Extrait retenu:

■ ■ ■ ■ ■ ■ ■

Confessions d’un «assassin financier», livre de John Perkins
Dans cette autobiographie captivante (Confessions d’un assassin financier, alTERRE, 2005), John Perkins raconte comment, ancien serviteur empressé de l’«empire global», il est devenu un défenseur des droits de l’homme et des peuples opprimés.
Recruté en tant qu’agent infiltré en 1971, à l’âge de 26 ans, par la National Security Agency (NSA) américaine et salarié par la société-conseil internationale Chas. T. Main, il a voyagé de par le monde: Indonésie, Panama, Equateur, Colombie, Arabie saoudite, Iran et autres pays d’importance stratégique. Sa mission était de mettre en œuvre des mesures politiques à l’aide d’études de faisabilité et de projections de croissance économique en apparence scientifiquement fondées mais manipulées, cela afin de promouvoir les intérêts de ce qu’il appelle la «corporatocratie» (coalition de gouvernements, de banques et d’entreprises) américaine et internationale, sous prétexte de lutte contre la pauvreté. Mesures politiques qui ont monté beaucoup de peuples contre les Etats-Unis et ont, entre autres, finalement abouti aux événements du 11 septembre 2001.
Le récit de Perkins nous montre jusqu’où lui et ses collègues – qui se nomment eux-mêmes des «assassins financiers» (economic hit men) – étaient prêts à aller. Il explique par exemple comment il a contribué à réaliser des plans secrets qui ont amené des pays du tiers-monde fortement endettés à se soumettre aux intérêts militaires, politiques et économiques de «l’empire global» ou fait revenir des milliards de pétrodollars d’Arabie Saoudite dans l’économie des Etats-Unis. Il met au jour les mécanismes du contrôle impérial cachés derrière plusieurs événements dramatiques de l’histoire récente comme la chute du shah d’Iran, la mort du président de l’Equateur Jaime Roldos, le 24 mai 1981, et du président du Panama Omar Torrijos, le 31 juillet 1981, les invasions, par les Etats-Unis, du Panama le 20 décembre 1989 et de l’Irak durant les premiers mois de 1991.
Formation des «assassins financiers»
«Les «assassins financiers» sont des professionnels grassement payés qui escroquent des billions de dollars à divers pays du globe. Ils dirigent l’argent de la Banque mondiale, de l’Agence américaine du développement international et d’autres organisations «humanitaires» vers les coffres de grandes compagnies et vers les poches de quelques familles richissimes qui contrôlent les ressources naturelles de la planète. Leurs armes principales sont les rapports financiers frauduleux, les élections truquées, les pots-de-vin, l’extorsion, le sexe et le meurtre. Ils jouent un jeu vieux comme le monde mais qui a atteint des proportions terrifiantes en cette époque de mondialisation.»

■ ■ ■ ■ ■ ■ ■

Données fournies:
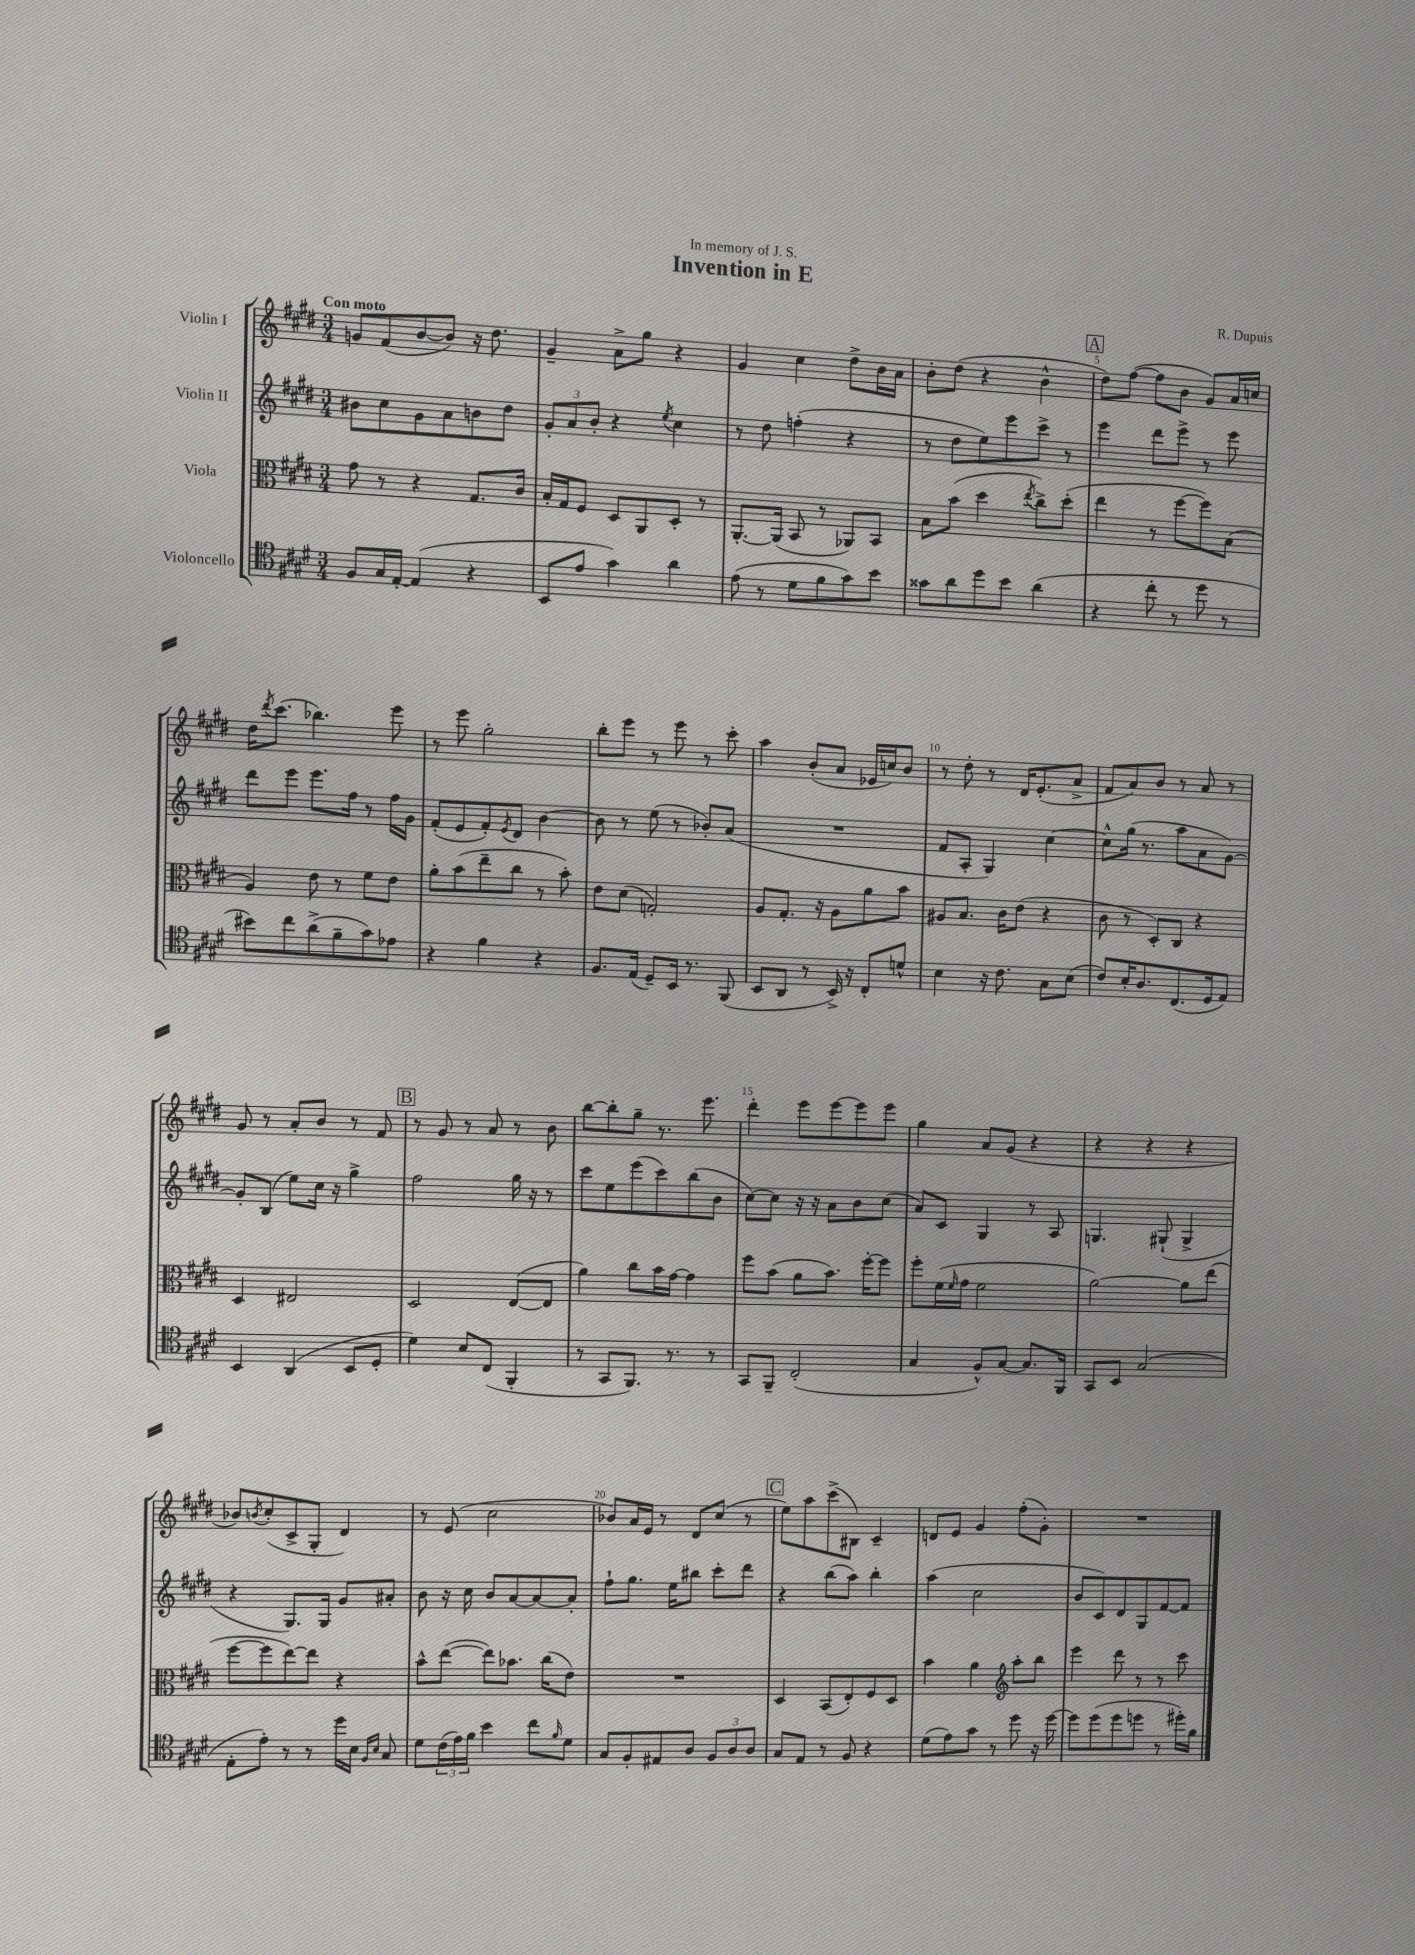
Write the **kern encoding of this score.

**kern	**kern	**kern	**kern
*staff4	*staff3	*staff2	*staff1
*clefC4	*clefC3	*clefG2	*clefG2
*k[f#c#g#d#]	*k[f#c#g#d#]	*k[f#c#g#d#]	*k[f#c#g#d#]
*M3/4	*M3/4	*M3/4	*M3/4
8F#	8g#	8b#	8g
16G#	8r	8cc#	(8f#
[16E'	.	.	.
(4E]	4r	8g#	[8b
.	.	8a	8b])
4r	8.G#	8b	16r
.	.	.	8.dd#
.	.	8dd#	.
.	16c#	.	.
=	=	=	=
8BB	16B'	12g#'	4g#~
.	16G#	.	.
.	.	12a	.
8e	8F#	.	.
.	.	12b'	.
4g#)	8D#	4r	8a^
.	8AA	.	8gg#
.	.	8qee	.
4a	8D#'	4cc#	4r
.	8r	.	.
=	=	=	=
(8e	[8.AA'	8r	4g#
8r	.	8dd#	.
.	(16AA]	.	.
8d#	8BB	(4ff'	4cc#
8f#	8r	.	.
8g#)	8AA-)	4r	8dd#^
8b	8BB	.	16b
.	.	.	16a
=	=	=	=
8g##	8B	8r	8b'
8a	(8b	8dd#	(8dd#
8dd#	4dd#	8ee)	4r
8b	.	8eee	.
.	8qee	.	.
(4a	8cc#^)	8ccc#^	4b^^
.	(8dd#'	8r	.
=	=	=	=
4r	4ee	4eee	8dd#)
.	.	.	([8ff#
8cc#'	8r	8ddd#	8ff#]
8r	[8ff#	8eee^	8b
8dd#	8ff#])	8r	8g#)
8r	(8B	8eee	16a
.	.	.	16cc
=	=	=	=
8b#)	4A)	8ddd#	16dd#
.	.	.	8qddd#
.	.	.	(8.ccc#
8cc#	.	8eee	.
(8a^	8e	8.eee	4.bb-)
8f#~	8r	.	.
.	.	16ff#	.
8g#)	8f#	8r	.
8e-	8e	16ff#	8eee
.	.	16g#	.
=	=	=	=
4r	8a'	(8f#'	8r
.	(8b	8e	8eee
4f#	8ee~	8f#')	2gg#'
.	.	8qe	.
.	8cc#	8d#	.
4r	8r	[4b	.
.	8b')	.	.
=	=	=	=
8.F#	8e	8b]	8bb'
.	(8d#	8r	8eee
(16E	.	.	.
8D#~)	2G')	(8ee	8r
16BB	.	8r	8eee
8.r	.	.	.
.	.	8b-')	8r
(8FF#	.	(8a	8ccc#'
=	=	=	=
8BB	8A	2.r	4aa
8AA	8.G#'	.	.
8r	.	.	(8b'
.	16r	.	.
16BB^)	8A	.	8a
16r	.	.	.
8C#'	8a	.	16e-
.	.	.	16cc)
8d^^	8b	.	8b
=	=	=	=
4B	8A#	8f#	8r
.	8.B	8A'	8dd#'
16r	.	4G#)	8r
8.c#	16c#	.	.
.	(8e	.	16d#
.	.	.	(8.e'
8G#	4r	[4cc#	.
(8B	.	.	8a^
=	=	=	=
8c#)	8c#	8cc#^^]	8f#
16B'	8r	(16gg#	8a)
8.A	.	8.r	.
.	8D#')	.	8b
(8.C#	8C#	8aa	8r
.	4r	8a	8a
16D#	.	.	.
8E)	.	[8g#)	8r
=	=	=	=
4BB	4D#	8g#']	8g#
.	.	(8B	8r
(4AA	2E#	8ee)	8a'
.	.	16cc#	8b
.	.	16r	.
8BB	.	4gg#^	8r
8D#'	.	.	8f#
=	=	=	=
4d#)	2D#	2ff#	8r
.	.	.	8g#
8B	.	.	8r
(8C#	.	.	8a
4FF#'	([8E	16gg#	8r
.	.	16r	.
.	8E]	8r	8b
=	=	=	=
8r	4a)	8ccc#	[8bb
8GG#	.	8ee	8bb']
8.FF#)	8cc#	(8eee	8gg#~
.	16b	8ccc#)	8.r
8.r	[16g#	.	.
.	4g#]	(8bb	.
.	.	.	8.eee
8r	.	8b	.
=	=	=	=
8GG#	8ff#	[8cc#)	4ddd#'
8FF#~	(8b	8cc#]	.
(2C#'	8a	16r	8eee
.	.	16r	.
.	8.b)	8a	[8eee
.	.	8b	8eee]
.	[16ff#'	.	.
.	8ff#]	(8cc#	8eee
=	=	=	=
4G#	8ff#'	8a)	4gg#
.	(16f#	8c#	.
.	16qqf#	.	.
.	16g#	.	.
8F#^^)	2f#	4G#	8a
[8G#	.	.	(8g#
8.G#]	.	8r	4r
.	.	8A	.
16FF#	.	.	.
=	=	=	=
8GG#	[2a)	4.G	4r
8BB	.	.	.
(2G#	.	.	4r
.	.	(8G#`	.
.	8a]	4G#^	4r
.	(8ee	.	.
=	=	=	=
8E'	[8ff#	4r	8b-)
.	.	.	8qb
8e')	8ff#]	.	(8cc#'
8r	[8ee)	8.G#)	8c#^
8r	8ee]	.	8G#'
.	.	16G#	.
16dd#	4r	8g#	4d#)
16B	.	.	.
16qqF#	.	.	.
16qqB	.	.	.
8G#	.	8a#'	.
=	=	=	=
8d#	8b^^	8b	8r
(24c#	([8ee	16r	(8e
24e)	.	.	.
.	.	16cc#	.
24f#	.	.	.
4b	8ee])	8b	2cc#
.	8.b-	[8a	.
8cc#	.	8a_	.
.	(16cc#	.	.
16qqf#	.	.	.
8d#	8e)	8a']	.
=	=	=	=
8G#	2.r	8ff#`	8b-)
8F#'	.	8.gg#	16a
.	.	.	16e
8E#	.	.	8r
.	.	16ee	.
8A	.	8bb#	8d#
12F#	.	8ccc#'	(8cc#
12A	.	.	.
.	.	8ddd#	8r
12A	.	.	.
=	=	=	=
8G#	4D#	4r	8ee)
8E	.	.	8aa
8r	(8BB	(8bb	(8ccc#^
8F#	8E')	8aa)	8B#)
4r	8F#	4bb'	4c#~
.	8D#	.	.
=	=	=	=
(8d#	4b	(4aa	8d
8e)	.	.	8e
8g#	4a	2cc#	4g#
8r	.	.	.
*	*clefG2	*	*
8dd#	8aa'	.	(8ff#'
16r	8bb	.	8g#')
[16dd#	.	.	.
=	=	=	=
8dd#]	4eee	8b	2.r
(8dd#	.	8c#)	.
8dd#	8ddd#	8d#	.
8dd	8r	8G#	.
8r	8r	[8f#	.
16dd#')	8ccc#	8f#]	.
16f#	.	.	.
==	==	==	==
*-	*-	*-	*-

■ ■ ■ ■ ■ ■ ■

Votre objectif: Dans la présentation du livre de John Perkins, reprenez le passage qui va de « Recruté en tant » jusqu'à « 11 septembre 2001. » en remplaçant « corporatocratie » par « ploutocratie ».

Réponse complète:
Recruté en tant qu’agent infiltré en 1971, à l’âge de 26 ans, par la National Security Agency (NSA) américaine et salarié par la société-conseil internationale Chas. T. Main, il a voyagé de par le monde: Indonésie, Panama, Equateur, Colombie, Arabie saoudite, Iran et autres pays d’importance stratégique. Sa mission était de mettre en œuvre des mesures politiques à l’aide d’études de faisabilité et de projections de croissance économique en apparence scientifiquement fondées mais manipulées, cela afin de promouvoir les intérêts de ce qu’il appelle la «ploutocratie» (coalition de gouvernements, de banques et d’entreprises) américaine et internationale, sous prétexte de lutte contre la pauvreté. Mesures politiques qui ont monté beaucoup de peuples contre les Etats-Unis et ont, entre autres, finalement abouti aux événements du 11 septembre 2001.